- Title: Polish "LGBT-free" town weighs risks of losing EU funds
- Date: 17th July 2020
- Summary: WARSAW, POLAND (JUNE 16, 2020) (REUTERS) BARTOSZ STASZEWSKI, LGBT ACTIVIST, REPRESENTATIVE OF RIGHTS GROUP WHICH PETITIONED EUROPEAN ANTI-FRAUD OFFICE OLAF ABOUT EU FUNDS AND HIS LAWYER GRZEGORZ KUKOWKA TALKING TO REPORTER (SOUNBITE) (English) BARTOSZ STASZEWSKI, LGBT ACTIVIST BARTOSZ STASZEWSKI, LGBT ACTIVIST, REPRESENTATIVE OF RIGHTS GROUP WHICH PETITIONED EUROPEAN ANTI-FRAUD OFFICE OLAF ABOUT EU FUNDS SAYING: "I hope that OLAF, the department of European Union will take care of this notification, that they will treat it seriously, as we are treating it seriously, the LGBT-free zones. It should never have happened in Poland. And I think that European Union should take it seriously."

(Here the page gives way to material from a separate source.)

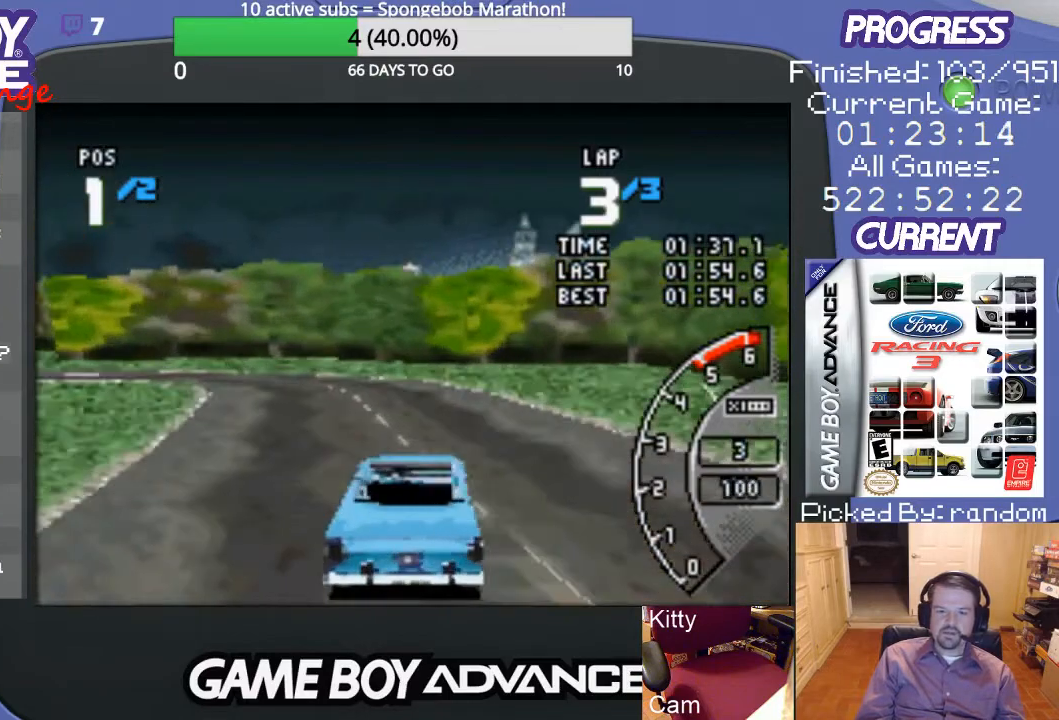
{"buttons": ["A", "DPAD_LEFT"], "events": [[167, "DPAD_LEFT", "down"]]}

- Embargoed: 31st July 2020 17:50
- Keywords: European Union funds LGBT-free zone Poland
- Location: WARSAW, KONSKOWOLA, TRZEBIESZOW, POLAND
- City: WARSAW, KONSKOWOLA, TRZEBIESZOW, POLAND
- Country: Poland
- Topics: Society/Social Issues
- Reuters ID: LVA002CN765HJ
- Aspect Ratio: 16:9
- Story Text:Among fields of roses and lavender dotting the tranquil landscape around the village of Konskowola in eastern Poland, some residents feel the European Union may be blackmailing them.
Just like about a hundred other municipalities across rural Poland, the local council has declared Konskowola to be free of "LGBT ideology", a reflection of a rising backlash against gay rights throughout the conservative, largely Catholic nation.
This has raised eyebrows in Brussels, with the European Commission signalling to regional authorities including those responsible for Konskowola in May that disbursement of EU aid to areas that discriminate on the basis sexual orientation may be curbed.
Some local residents, such as Radoslaw Gabriel Barzenc, the Konskowola council head, are angry over what he sees as unjustified interference by Europe's liberal west in his town's beliefs.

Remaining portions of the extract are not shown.